TASK TO COMPLETE:
Please continue the article about the elite kava project, picking up after its final sentence.

PASSAGE FOR REVIEW:
====

You know we are always talking about the quality of the elite kava in Taki Mai supplements? Well, this is no empty brag – we can back it up!
Earlier this year the Australian Centre for International Agricultural Research produced its final report on the elite kava project co-funded by the Australian Government and South Pacific Elixirs.
The project, called Development of a mass propagation system for elite varieties of Piper methysticum(kava) is raising the bar for kava quality in the South Pacific.
What is the purpose of the ‘Elite Kava’ project?
The project was established to support the development of the kava market in Fiji, through its focus on a rapid propagation system for clean planting material.
This contributes to the wider PARDI (Pacific Agribusiness Research for Development Initiative) goals of supporting stronger economic growth in the Pacific, and improving the livelihoods of smallholder farmers.
As the report says:
“Such a system will support the commercial production of a high quality kava extract – essential to secure and maintain markets.”
So the ultimate goal of the project, through maintaining a high quality tissue culture, is:
“…to develop an efficient and effective propagation system for ensuring a sustained and uniform supply of quality planting material of the selected variety.”

====

INFORMATION SUPPLIED:
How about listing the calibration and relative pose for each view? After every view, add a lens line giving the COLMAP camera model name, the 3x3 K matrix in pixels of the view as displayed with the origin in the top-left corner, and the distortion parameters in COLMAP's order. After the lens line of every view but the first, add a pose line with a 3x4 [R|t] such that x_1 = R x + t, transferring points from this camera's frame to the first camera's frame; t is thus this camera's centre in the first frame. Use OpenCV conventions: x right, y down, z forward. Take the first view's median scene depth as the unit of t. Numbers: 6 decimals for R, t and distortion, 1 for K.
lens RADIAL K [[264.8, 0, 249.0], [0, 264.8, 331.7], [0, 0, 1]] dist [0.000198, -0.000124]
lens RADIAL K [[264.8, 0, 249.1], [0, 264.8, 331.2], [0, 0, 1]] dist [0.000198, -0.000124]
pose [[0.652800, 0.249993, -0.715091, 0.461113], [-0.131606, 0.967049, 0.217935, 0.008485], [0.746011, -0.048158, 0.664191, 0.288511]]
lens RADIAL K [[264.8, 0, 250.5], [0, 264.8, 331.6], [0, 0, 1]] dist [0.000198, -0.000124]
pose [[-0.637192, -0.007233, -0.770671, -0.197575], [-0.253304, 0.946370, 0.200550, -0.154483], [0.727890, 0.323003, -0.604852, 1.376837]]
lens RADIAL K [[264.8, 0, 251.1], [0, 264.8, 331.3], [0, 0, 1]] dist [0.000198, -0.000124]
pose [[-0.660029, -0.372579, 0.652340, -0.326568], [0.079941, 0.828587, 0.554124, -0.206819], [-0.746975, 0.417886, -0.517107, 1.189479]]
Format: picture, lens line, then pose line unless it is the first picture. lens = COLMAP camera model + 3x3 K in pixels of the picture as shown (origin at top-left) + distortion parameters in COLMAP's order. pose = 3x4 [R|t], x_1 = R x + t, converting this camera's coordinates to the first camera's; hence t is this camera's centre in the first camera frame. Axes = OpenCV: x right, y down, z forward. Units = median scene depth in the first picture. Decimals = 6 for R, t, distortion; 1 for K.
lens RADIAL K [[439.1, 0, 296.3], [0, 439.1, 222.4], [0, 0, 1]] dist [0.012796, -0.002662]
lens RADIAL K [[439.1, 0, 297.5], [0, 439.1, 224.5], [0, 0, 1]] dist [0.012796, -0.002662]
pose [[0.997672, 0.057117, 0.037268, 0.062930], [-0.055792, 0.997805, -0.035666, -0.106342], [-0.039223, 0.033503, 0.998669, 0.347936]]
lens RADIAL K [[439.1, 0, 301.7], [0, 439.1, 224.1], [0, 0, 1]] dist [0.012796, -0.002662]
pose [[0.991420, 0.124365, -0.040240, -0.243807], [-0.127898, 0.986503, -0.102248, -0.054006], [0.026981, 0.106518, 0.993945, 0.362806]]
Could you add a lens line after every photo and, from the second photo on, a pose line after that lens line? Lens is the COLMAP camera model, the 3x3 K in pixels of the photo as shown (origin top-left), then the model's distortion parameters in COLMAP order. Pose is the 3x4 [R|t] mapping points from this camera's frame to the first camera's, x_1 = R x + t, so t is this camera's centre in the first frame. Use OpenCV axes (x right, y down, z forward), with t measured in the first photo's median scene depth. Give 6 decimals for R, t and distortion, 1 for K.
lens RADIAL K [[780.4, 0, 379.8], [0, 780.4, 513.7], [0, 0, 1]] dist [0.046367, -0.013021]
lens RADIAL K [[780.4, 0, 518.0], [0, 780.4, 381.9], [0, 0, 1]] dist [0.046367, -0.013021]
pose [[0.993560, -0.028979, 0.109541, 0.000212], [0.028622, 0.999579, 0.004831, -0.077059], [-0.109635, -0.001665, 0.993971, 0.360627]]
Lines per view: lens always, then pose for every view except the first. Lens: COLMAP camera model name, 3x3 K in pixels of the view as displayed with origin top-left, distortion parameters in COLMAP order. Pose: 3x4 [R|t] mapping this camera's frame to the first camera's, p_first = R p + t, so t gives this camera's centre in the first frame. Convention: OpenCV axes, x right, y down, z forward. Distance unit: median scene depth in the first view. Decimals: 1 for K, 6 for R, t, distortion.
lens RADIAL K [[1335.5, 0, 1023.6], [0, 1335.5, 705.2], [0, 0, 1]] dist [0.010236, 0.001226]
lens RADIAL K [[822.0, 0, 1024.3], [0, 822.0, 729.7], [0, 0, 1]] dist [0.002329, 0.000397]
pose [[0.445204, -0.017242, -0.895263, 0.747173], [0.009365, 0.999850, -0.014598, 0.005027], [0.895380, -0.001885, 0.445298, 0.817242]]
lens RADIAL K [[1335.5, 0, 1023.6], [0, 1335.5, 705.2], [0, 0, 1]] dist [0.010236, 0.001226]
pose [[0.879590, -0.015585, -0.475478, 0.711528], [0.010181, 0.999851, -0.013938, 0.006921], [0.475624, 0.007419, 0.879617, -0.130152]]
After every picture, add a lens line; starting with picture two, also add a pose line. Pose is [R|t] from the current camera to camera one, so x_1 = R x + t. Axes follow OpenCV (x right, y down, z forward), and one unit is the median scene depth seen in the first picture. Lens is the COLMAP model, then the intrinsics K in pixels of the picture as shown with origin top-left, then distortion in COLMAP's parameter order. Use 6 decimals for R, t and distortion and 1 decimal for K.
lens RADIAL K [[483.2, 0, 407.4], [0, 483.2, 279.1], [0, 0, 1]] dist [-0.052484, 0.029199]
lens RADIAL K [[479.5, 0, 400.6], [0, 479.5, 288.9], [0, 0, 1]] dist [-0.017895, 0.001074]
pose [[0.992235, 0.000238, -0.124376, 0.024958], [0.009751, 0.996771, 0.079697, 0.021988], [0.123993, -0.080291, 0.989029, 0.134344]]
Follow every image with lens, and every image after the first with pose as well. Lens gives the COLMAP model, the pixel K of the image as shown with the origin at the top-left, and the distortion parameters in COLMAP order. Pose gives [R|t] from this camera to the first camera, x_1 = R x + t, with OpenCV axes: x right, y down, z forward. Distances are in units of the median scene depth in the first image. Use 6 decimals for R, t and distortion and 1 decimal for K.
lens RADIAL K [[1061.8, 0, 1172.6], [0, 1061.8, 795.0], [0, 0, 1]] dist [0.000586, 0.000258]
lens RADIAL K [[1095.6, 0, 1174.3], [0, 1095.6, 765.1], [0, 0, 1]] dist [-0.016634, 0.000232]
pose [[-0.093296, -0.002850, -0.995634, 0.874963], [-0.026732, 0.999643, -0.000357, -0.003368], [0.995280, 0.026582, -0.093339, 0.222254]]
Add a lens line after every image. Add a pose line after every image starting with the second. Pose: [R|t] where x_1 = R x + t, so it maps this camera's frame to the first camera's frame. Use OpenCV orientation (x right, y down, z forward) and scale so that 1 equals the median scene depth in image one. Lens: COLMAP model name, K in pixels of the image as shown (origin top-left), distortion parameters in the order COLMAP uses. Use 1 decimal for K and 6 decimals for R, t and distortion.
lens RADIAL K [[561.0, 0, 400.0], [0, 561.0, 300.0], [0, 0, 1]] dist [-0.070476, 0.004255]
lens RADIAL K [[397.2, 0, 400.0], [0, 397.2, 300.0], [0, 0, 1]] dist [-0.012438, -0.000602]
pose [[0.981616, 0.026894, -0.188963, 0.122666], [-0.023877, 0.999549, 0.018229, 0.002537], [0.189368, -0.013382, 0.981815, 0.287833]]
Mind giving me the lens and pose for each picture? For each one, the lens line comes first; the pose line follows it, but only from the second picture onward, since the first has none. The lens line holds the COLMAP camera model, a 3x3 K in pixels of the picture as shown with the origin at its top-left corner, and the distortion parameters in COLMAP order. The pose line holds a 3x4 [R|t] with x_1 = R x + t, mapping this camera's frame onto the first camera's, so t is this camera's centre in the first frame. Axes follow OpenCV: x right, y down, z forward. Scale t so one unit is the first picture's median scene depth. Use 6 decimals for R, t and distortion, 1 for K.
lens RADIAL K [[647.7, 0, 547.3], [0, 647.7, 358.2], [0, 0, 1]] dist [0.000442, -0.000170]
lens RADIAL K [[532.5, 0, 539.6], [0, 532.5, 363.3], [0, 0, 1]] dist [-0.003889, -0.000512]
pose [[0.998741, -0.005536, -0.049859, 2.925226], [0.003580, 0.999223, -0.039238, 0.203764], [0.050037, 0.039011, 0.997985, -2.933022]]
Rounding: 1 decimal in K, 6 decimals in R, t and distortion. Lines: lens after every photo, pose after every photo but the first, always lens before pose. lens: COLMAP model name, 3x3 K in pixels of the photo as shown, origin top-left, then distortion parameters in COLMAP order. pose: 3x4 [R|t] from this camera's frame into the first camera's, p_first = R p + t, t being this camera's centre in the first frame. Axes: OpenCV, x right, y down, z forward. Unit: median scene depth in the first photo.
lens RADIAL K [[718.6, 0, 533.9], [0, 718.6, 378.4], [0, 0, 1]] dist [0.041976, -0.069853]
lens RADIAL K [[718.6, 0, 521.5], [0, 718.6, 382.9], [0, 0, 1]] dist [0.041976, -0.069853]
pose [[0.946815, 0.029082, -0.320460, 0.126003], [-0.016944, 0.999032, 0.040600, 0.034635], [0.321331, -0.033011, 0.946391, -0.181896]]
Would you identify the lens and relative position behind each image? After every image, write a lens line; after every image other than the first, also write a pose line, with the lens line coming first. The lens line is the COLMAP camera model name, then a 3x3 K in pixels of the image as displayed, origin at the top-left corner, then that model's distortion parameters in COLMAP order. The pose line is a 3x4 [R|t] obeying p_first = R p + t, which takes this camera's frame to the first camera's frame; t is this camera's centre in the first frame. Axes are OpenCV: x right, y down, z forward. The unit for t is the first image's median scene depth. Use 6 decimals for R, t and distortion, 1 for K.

====

WRITTEN RESPONSE:
The problem of disease
When you see kava growing it looks very hardy and strong. However, like any plant material, it can be susceptible to disease and it is vital for the future of the kava industry to tackle this problem to maintain its reputation.
As the report acknowledges:
“Provision of an adequate and continuous volume of disease-free, good quality planting material is a significant constraint in establishing any commercial kava enterprise. Kava dieback is a problem in many countries in the Pacific, and has been known to wipe out production.”
Kava dieback is a rapidly spreading black soft rot of the stem tissue. Symptoms of Cucumber Mosaic Virus (CMV) appear on the leaves a few weeks before the visible rot starts.
In Fiji in 2005 around 40% of the crop was wiped out and entire production was devastated in some areas. The problem is exacerbated by the fact that kava does not produce seeds and grows relatively slowly, limiting the number of stem cuttings available for planting.
What were the main project activities?
The threat of disease means that virus testing and tissue culture are important for developing an effective propagation system to generate disease-free kava planting material.
By testing kava stems and confirming that they are disease-free, these stems can be used to create tissue cultures for further propagation:
“Once ‘clean’ kava plants are established in the nursery, the growth of axillary buds can be accelerated to produce material from which tissue cultures can be established.”
Though the word ‘kava’ is widely and generally used for the root of the piper methysticum plant, it actually has many varieties. The project collected planting material of four varieties and soil samples from sites around Levuka, the capital of the island of Ovalau.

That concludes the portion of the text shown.